### Provided passage:
If you read my solution you’ll see I’m just getting Alexa to read out the value of a sensor as it is seen in Home Assistant using TTS which is no different than getting her to read any other piece of text and will therefore work for absolutely anything Home Assistant can see, I’m not getting Alexa to see anything as a sensor or otherwise.

BTW - here is the custom skill intents

so I can ask

Alexa, tell me the status of the front door
Alexa, tell me everything that is on

1 Like

So this is what I am doing.
First I have the Alexa TTS script working. It’s pretty straight forward to set up, but still takes a bit of work. The cookie seems to be the hardest part for most.

Once you get this working, I then created a dummy light as recommended by @lonebaggie

His way of doing it used app daemon, but I’m not using app daemon. The dummy light is still used though

- platform: template
    lights:
      alexa_virtual:
        friendly_name: "Alexa Dummy Light"
        turn_on:
        turn_off:
        set_level:

I have several echo devices, and I want alexa to answer me on the echo that I asked the question on so I created a sensor and a switch using the alexa TTS script. So…

This is my sensor
  - platform: command_line
    name: Last Used Echo
    command: "/home/homeassistant/.homeassistant/alexa_remote_control.sh -lastalexa"

### Provided records:
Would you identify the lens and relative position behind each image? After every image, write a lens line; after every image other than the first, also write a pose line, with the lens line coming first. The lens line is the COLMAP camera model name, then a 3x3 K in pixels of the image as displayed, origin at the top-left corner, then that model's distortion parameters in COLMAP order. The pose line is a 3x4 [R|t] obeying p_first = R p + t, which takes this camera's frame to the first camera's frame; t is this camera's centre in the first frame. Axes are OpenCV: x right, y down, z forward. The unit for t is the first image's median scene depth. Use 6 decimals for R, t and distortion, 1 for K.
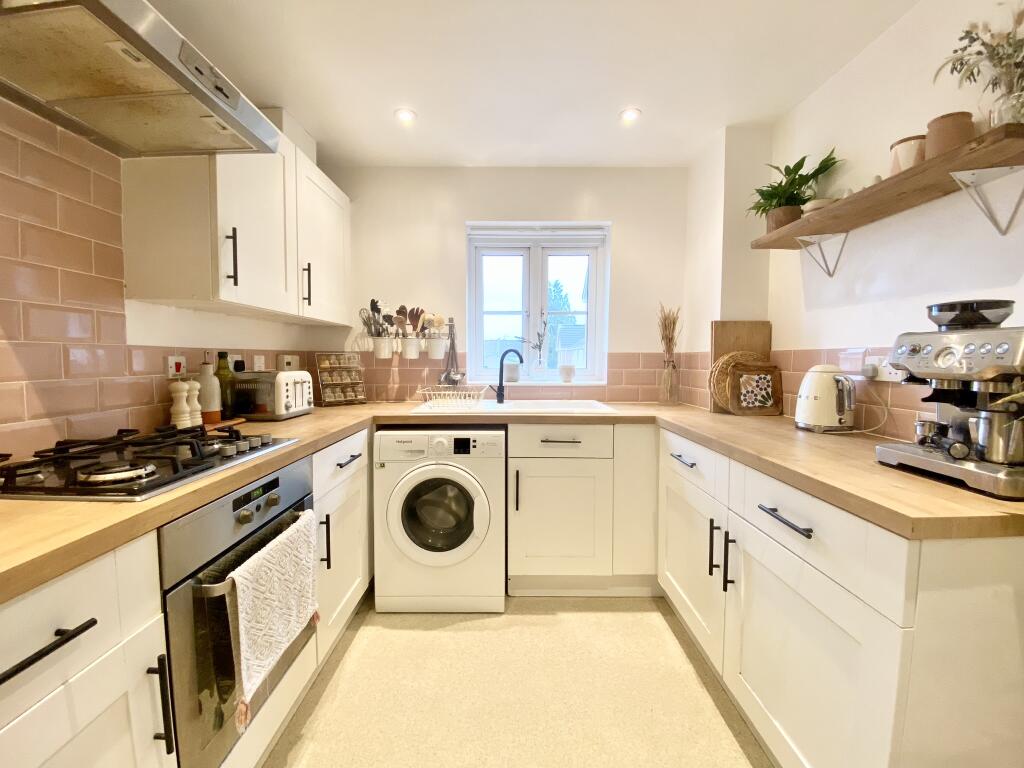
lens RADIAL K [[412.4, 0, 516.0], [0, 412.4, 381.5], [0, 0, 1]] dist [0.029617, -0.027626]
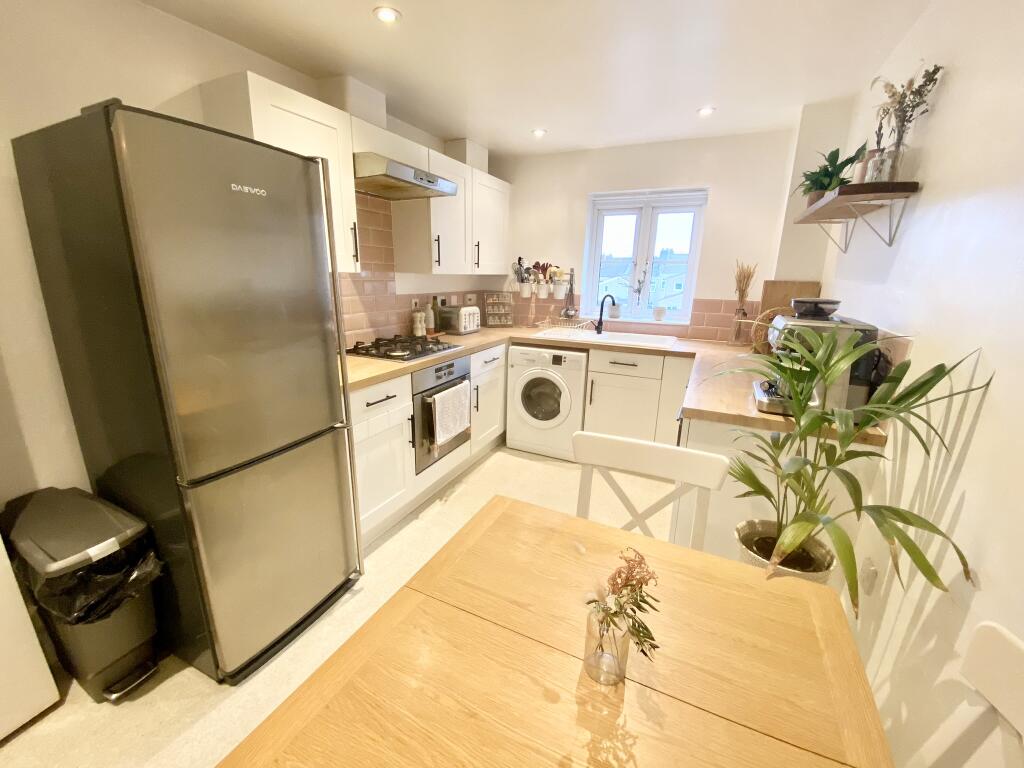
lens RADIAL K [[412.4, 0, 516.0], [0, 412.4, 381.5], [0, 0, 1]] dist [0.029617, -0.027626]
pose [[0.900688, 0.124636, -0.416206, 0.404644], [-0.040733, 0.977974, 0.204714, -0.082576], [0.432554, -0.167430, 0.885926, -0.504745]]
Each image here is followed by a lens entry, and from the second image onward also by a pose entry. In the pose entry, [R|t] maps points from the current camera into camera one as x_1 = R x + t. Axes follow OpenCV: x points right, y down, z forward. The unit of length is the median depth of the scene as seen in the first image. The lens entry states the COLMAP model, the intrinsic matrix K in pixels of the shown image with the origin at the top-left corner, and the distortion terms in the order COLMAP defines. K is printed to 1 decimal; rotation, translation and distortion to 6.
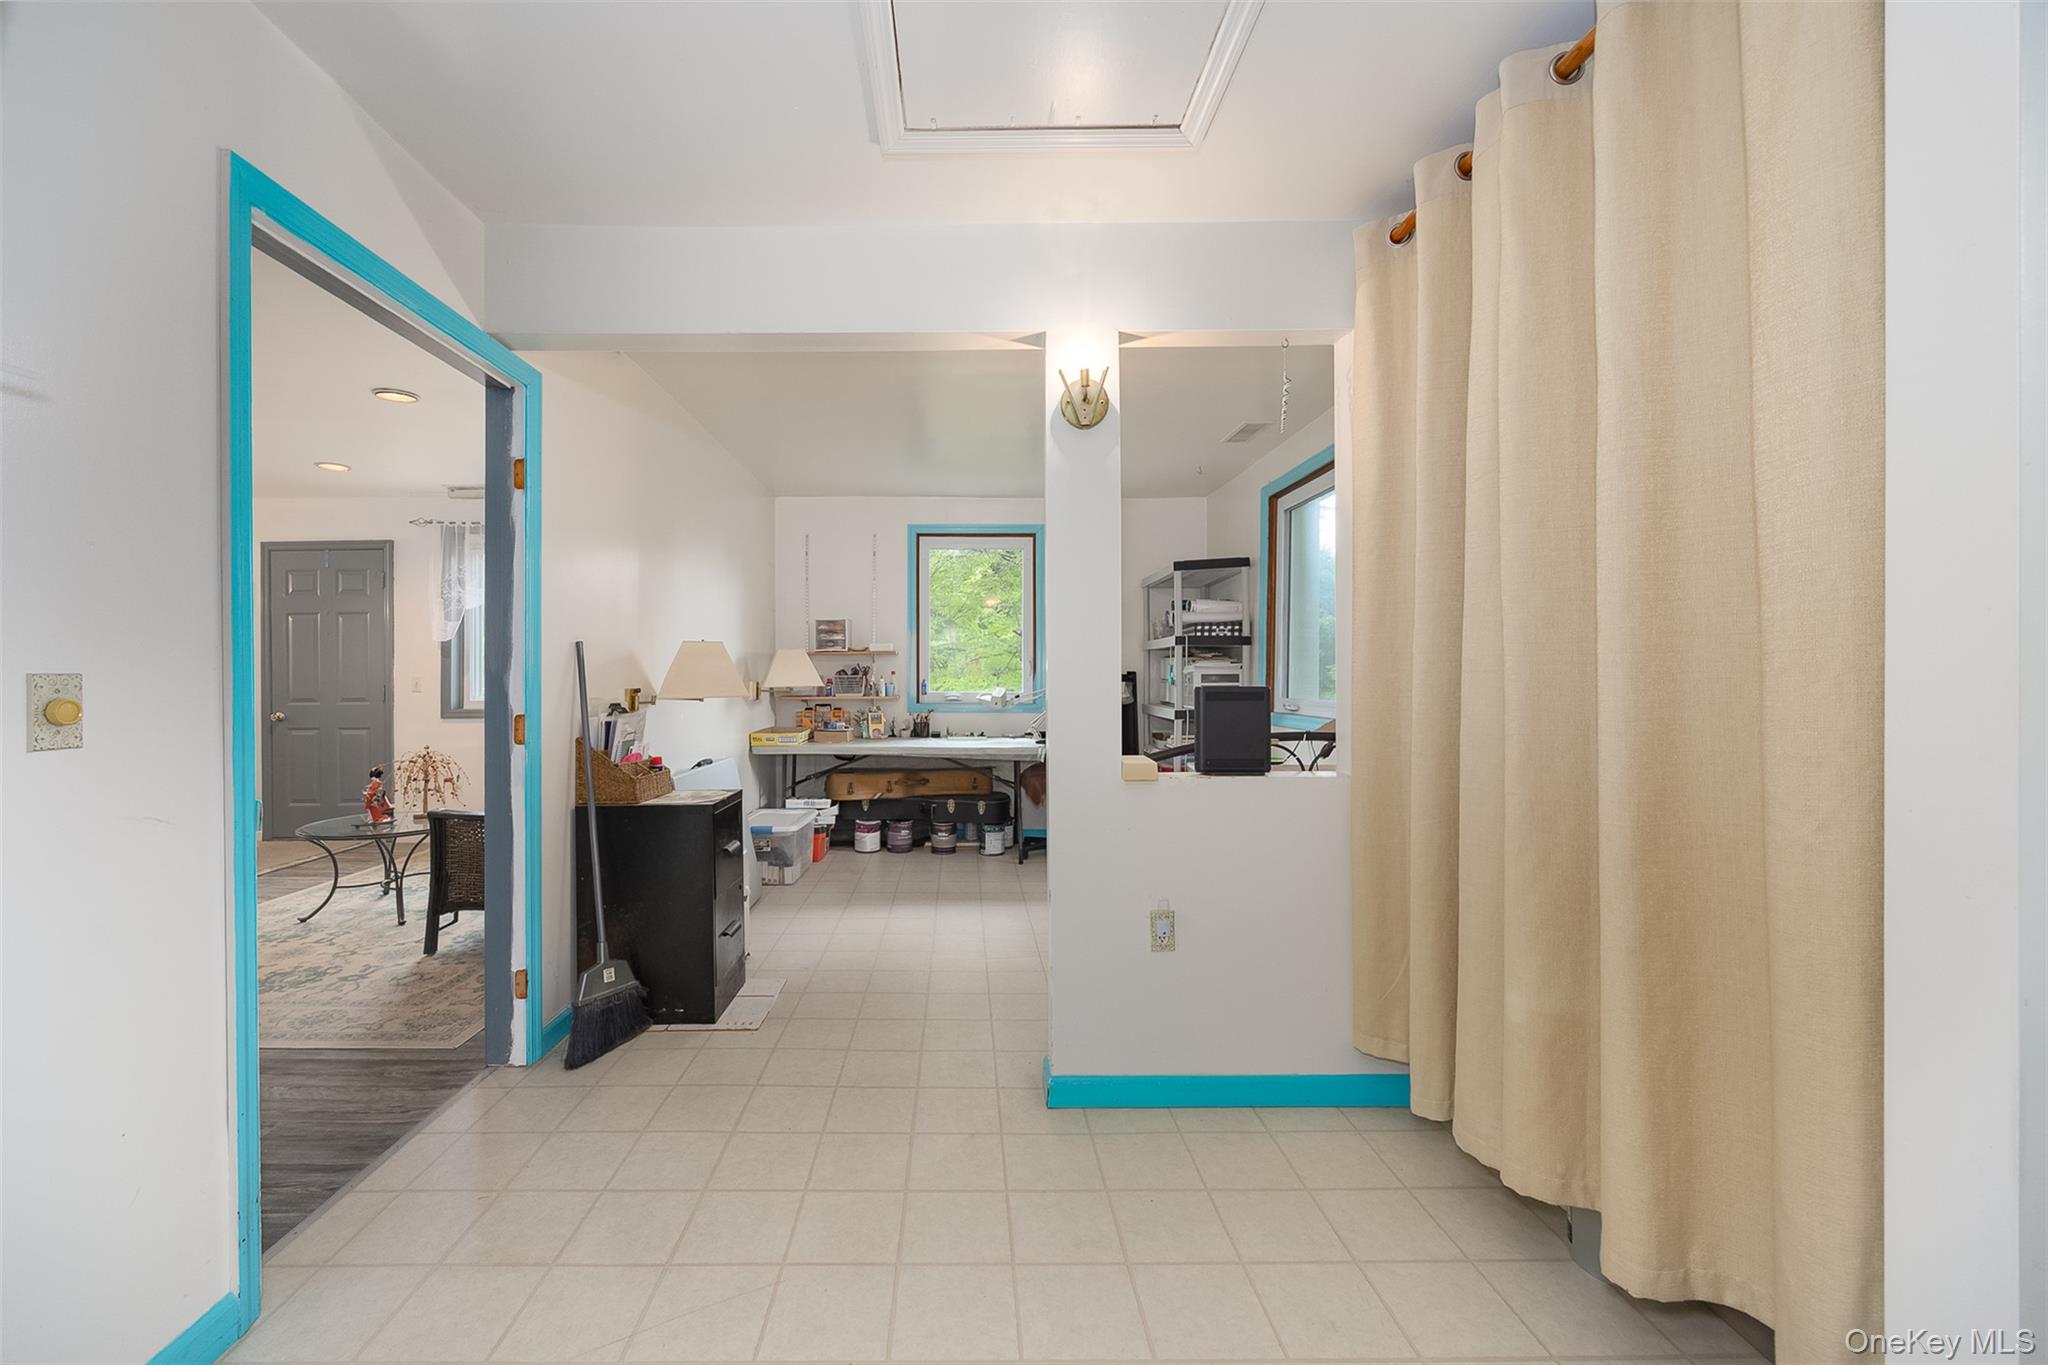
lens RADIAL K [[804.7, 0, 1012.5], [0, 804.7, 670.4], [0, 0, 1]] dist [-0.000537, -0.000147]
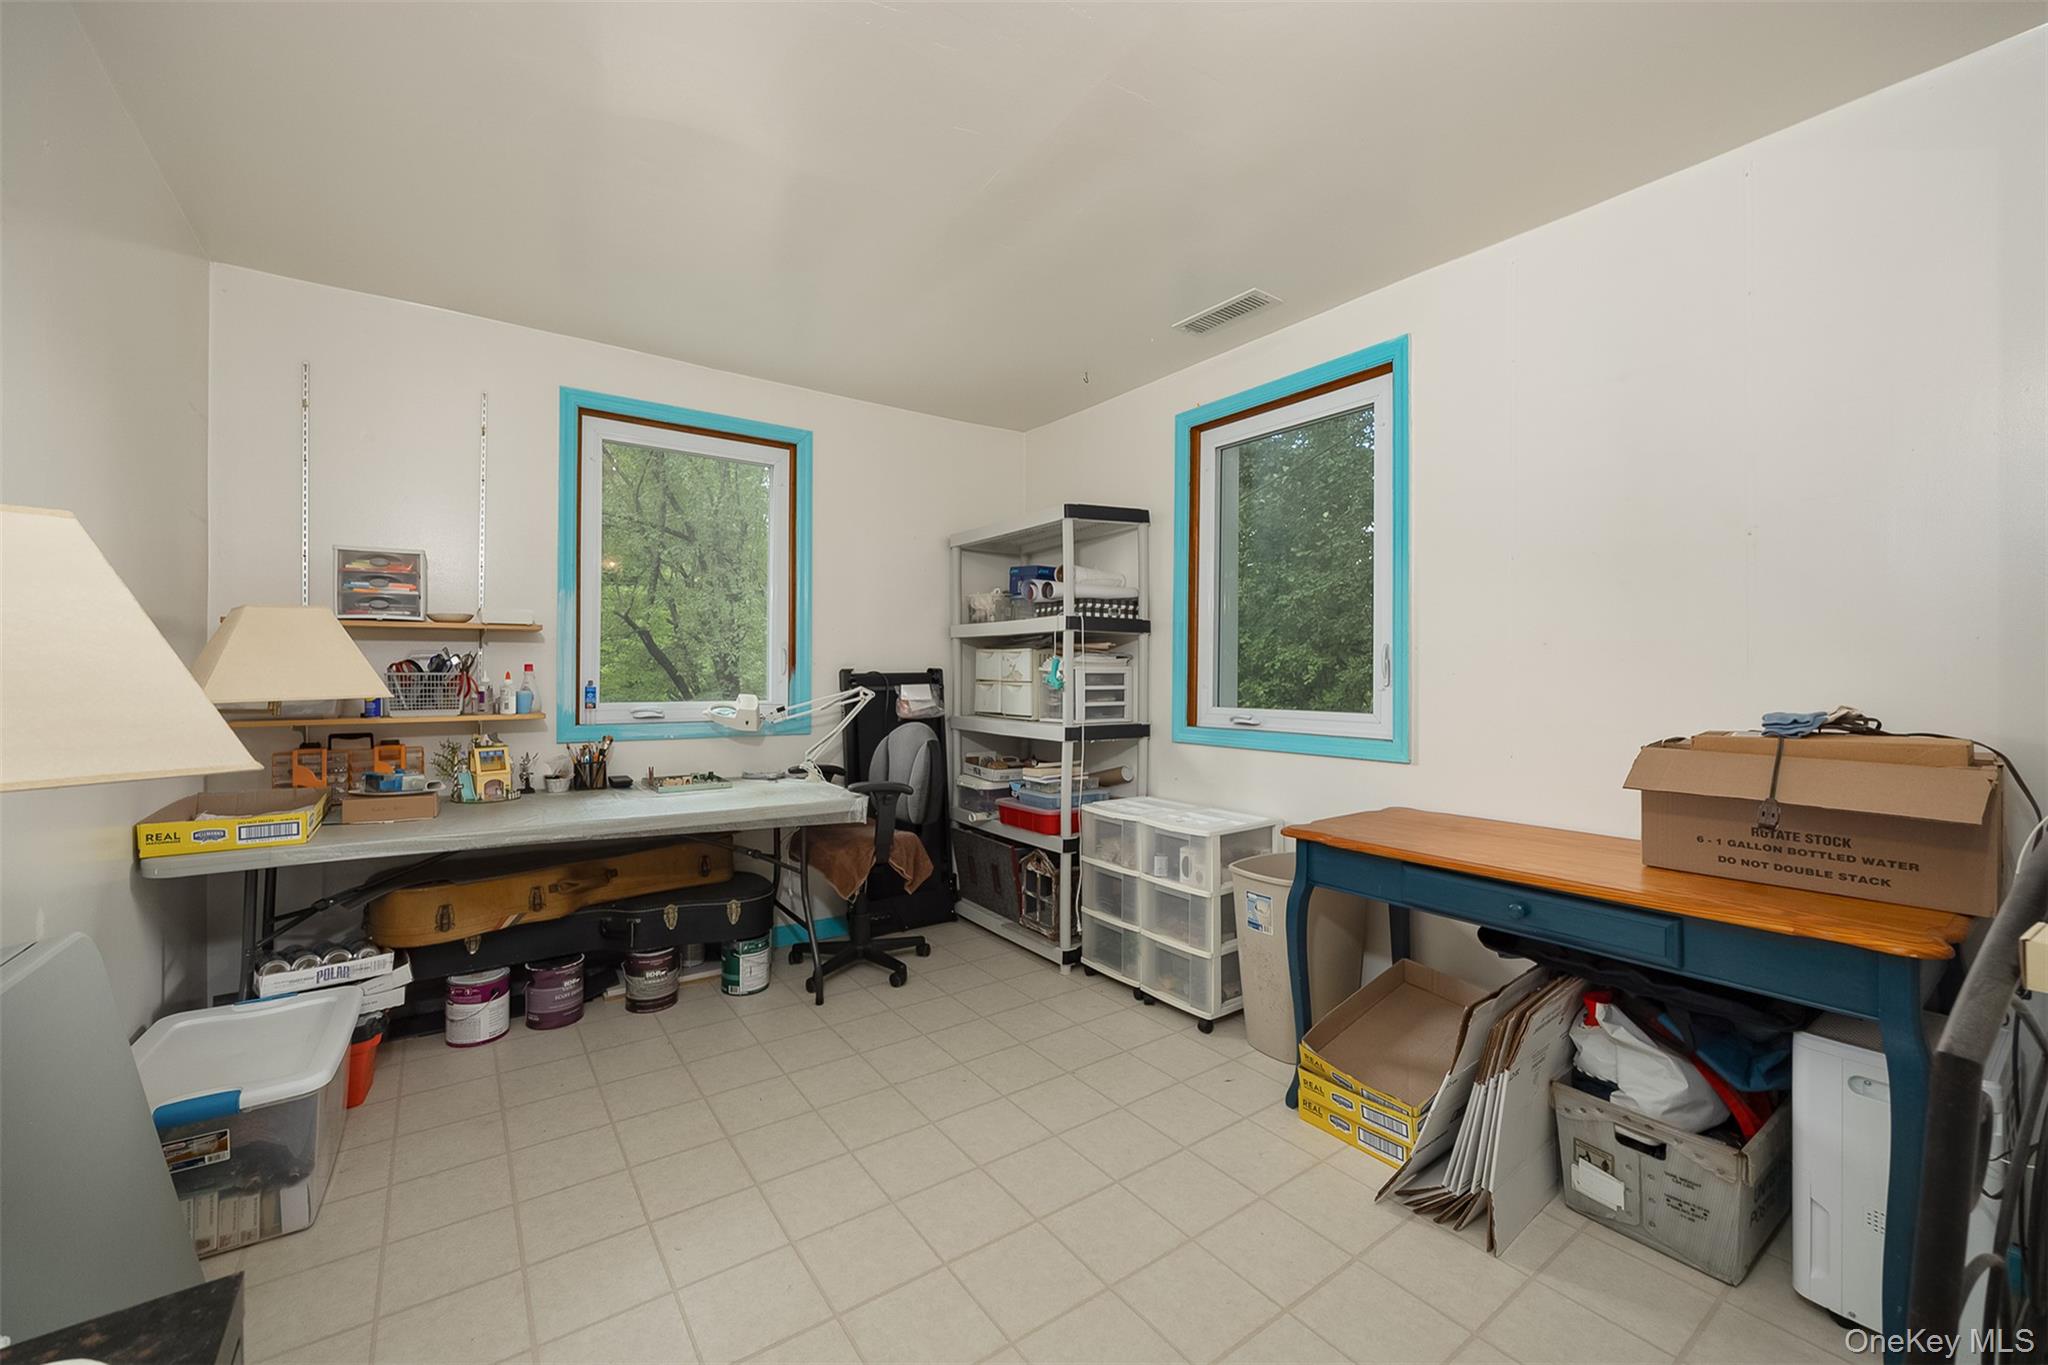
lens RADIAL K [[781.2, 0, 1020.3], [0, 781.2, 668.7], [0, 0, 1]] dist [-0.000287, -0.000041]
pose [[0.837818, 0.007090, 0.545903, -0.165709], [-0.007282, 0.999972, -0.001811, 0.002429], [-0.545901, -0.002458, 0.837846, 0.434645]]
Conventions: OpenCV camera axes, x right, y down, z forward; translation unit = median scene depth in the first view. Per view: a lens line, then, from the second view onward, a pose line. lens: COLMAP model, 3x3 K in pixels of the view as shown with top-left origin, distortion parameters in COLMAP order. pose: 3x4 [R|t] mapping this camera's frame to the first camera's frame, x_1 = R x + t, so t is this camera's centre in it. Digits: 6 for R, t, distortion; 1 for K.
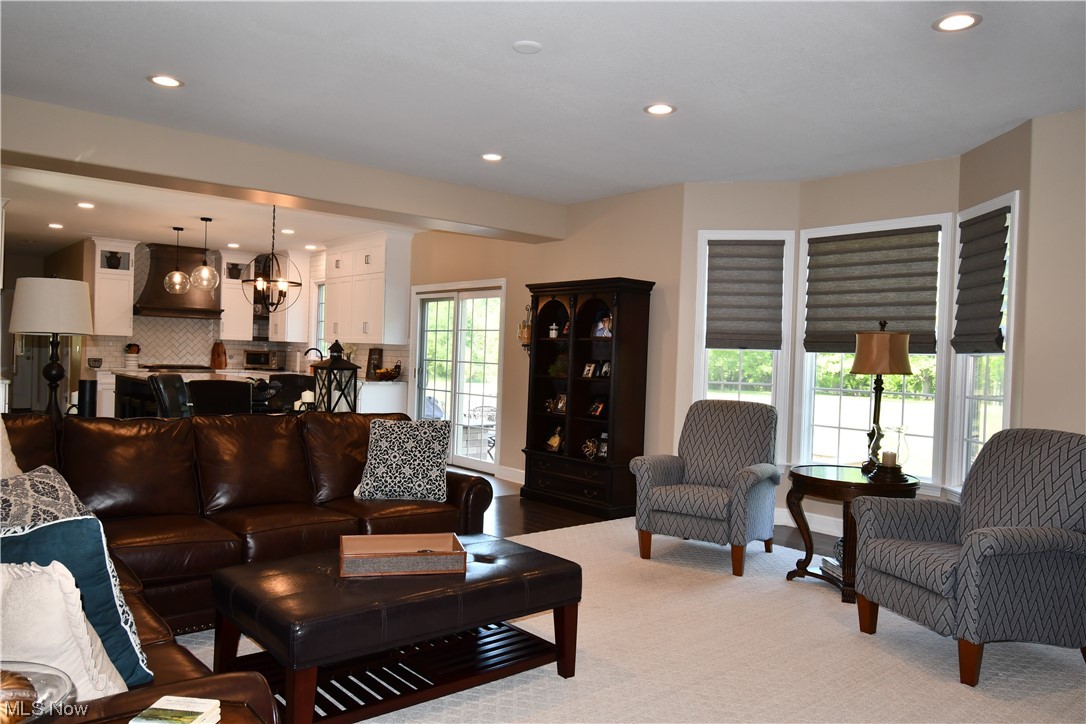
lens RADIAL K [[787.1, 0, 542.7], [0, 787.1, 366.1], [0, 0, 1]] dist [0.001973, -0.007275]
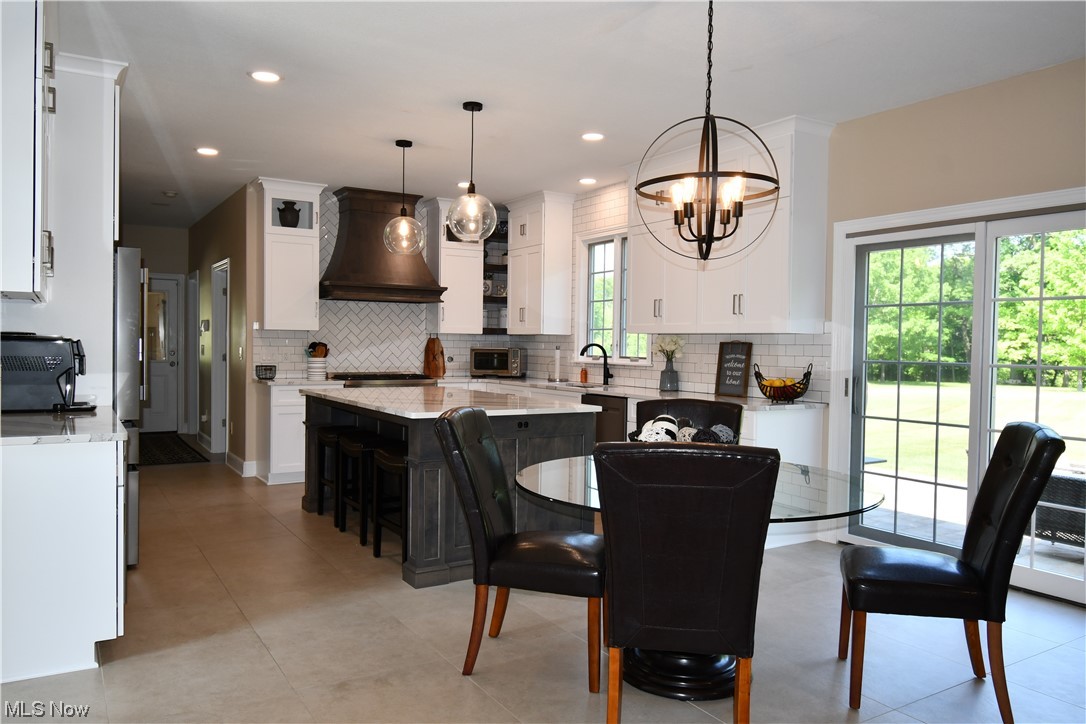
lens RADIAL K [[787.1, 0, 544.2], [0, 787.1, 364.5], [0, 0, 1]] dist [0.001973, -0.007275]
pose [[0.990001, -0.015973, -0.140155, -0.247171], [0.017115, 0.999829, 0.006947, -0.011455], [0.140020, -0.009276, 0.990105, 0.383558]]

### The task:
Pick up the forum post about getting Alexa to read out Home Assistant values right after its last line and keep it going.

### Result:
    entity_id: switch.last_echo_used

This is my switch
switch:
  - platform: command_line
    switches:
      last_echo_used:
        command_on: "/home/homeassistant/.homeassistant/alexa_remote_control.sh -lastalexa"
        command_off: ""

Last step is to go into the alexa app and create routines. If you look at my automation below you will see that I have routines set up for each dimmer level of the dummy bulb. So my routine basically says something like
"Alexa, where is Paul. " This sets my dummy bulb to 2%, which kicks of the appropiate response. This might be overkill for you, if you only have one sensor you want to expose, you could just create an input_boolean and turn that on/off via alexa and have that kick off the routine TTS.

- alias: "Alexa Report"
  trigger:
  - platform: state
    entity_id: light.alexa_virtual
    to: 'on'
  condition:
  - condition: numeric_state
    entity_id: sensor.ha_runtime_in_minutes
    above: 1
  action:
  - service: homeassistant.update_entity
    data:
      entity_id: sensor.last_used_echo
  - service_template: "notify.{{ states('sensor.last_used_echo') }}"
    data_template:
      message: >-
        {% if (states.light.alexa_virtual.attributes.brightness | int / 255 * 100 ) | round  == 1 and states('device_tracker.tracy_all') == 'not_home' %}
          Tracy is away and is approximately {{ states('sensor.tracys_time_to_home') }} minutes from home.
        {% elif (states.light.alexa_virtual.attributes.brightness | int / 255 * 100 ) | round  == 1 and states('device_tracker.tracy_all') != 'home' %}
          Tracy is at {{ states('device_tracker.tracy_all') }} and is approximately {{ states('sensor.tracys_time_to_home') }} minutes from home.
        {% elif (states.light.alexa_virtual.attributes.brightness | int / 255 * 100 ) | round  == 1 and states('device_tracker.tracy_all') == 'home' %}
          Tracy is at home.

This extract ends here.